== Segment start ==
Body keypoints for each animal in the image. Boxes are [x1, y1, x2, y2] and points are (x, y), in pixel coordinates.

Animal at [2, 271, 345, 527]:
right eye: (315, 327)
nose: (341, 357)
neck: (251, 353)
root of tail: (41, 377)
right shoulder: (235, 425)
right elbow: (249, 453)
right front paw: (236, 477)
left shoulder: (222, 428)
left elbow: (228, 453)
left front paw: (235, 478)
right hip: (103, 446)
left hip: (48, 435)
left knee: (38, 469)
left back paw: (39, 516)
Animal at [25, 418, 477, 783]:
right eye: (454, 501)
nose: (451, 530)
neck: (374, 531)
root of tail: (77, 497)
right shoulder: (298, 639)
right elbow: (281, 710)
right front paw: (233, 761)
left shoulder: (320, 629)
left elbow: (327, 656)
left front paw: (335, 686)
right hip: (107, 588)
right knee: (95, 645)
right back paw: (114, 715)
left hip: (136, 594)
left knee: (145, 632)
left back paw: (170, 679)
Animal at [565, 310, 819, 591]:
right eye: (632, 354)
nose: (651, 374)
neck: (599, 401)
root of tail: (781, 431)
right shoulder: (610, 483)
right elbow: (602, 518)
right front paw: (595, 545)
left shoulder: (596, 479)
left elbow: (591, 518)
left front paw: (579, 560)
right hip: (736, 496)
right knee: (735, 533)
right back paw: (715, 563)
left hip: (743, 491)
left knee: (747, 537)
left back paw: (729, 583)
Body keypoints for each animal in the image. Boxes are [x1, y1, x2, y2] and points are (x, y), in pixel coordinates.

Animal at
== Segment end ==
== Segment start ==
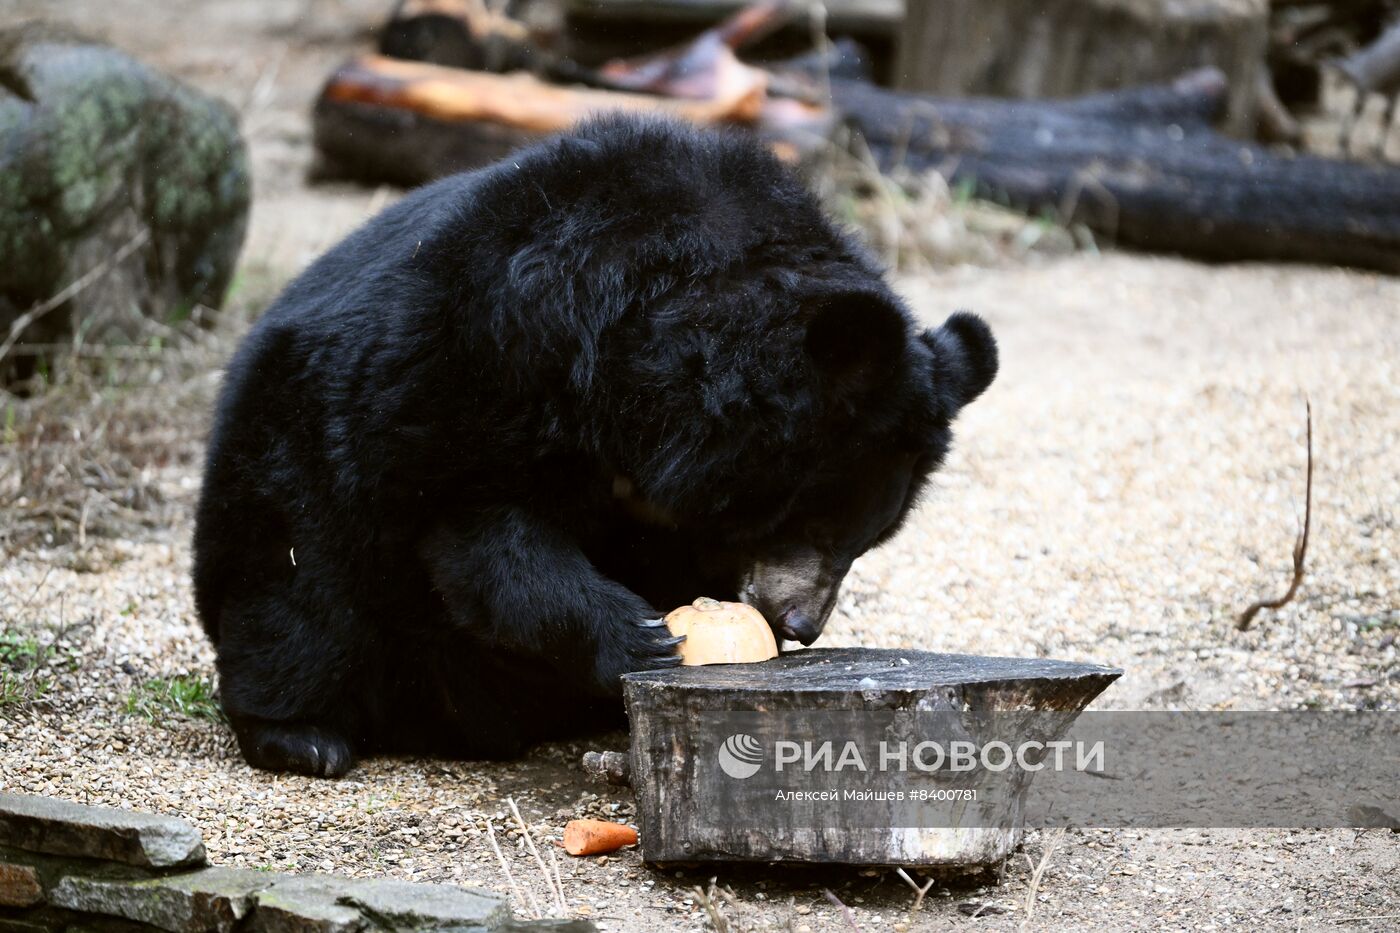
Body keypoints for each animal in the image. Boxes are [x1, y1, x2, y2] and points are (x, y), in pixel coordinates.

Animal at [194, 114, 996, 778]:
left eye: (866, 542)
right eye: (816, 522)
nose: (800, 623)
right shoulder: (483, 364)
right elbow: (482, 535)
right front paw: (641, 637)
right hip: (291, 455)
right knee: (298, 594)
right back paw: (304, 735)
== Segment end ==
Aim of the task ::
In the records above, find the line with "right eye: (454, 501)"; write out exactly that line and each one after it, stopping after the line with "right knee: (95, 645)".

Written response ::
right eye: (454, 501)
nose: (451, 530)
neck: (374, 531)
root of tail: (77, 497)
right shoulder: (298, 639)
right elbow: (281, 710)
right front paw: (233, 761)
left shoulder: (320, 629)
left elbow: (327, 656)
left front paw: (335, 686)
right hip: (107, 588)
right knee: (95, 645)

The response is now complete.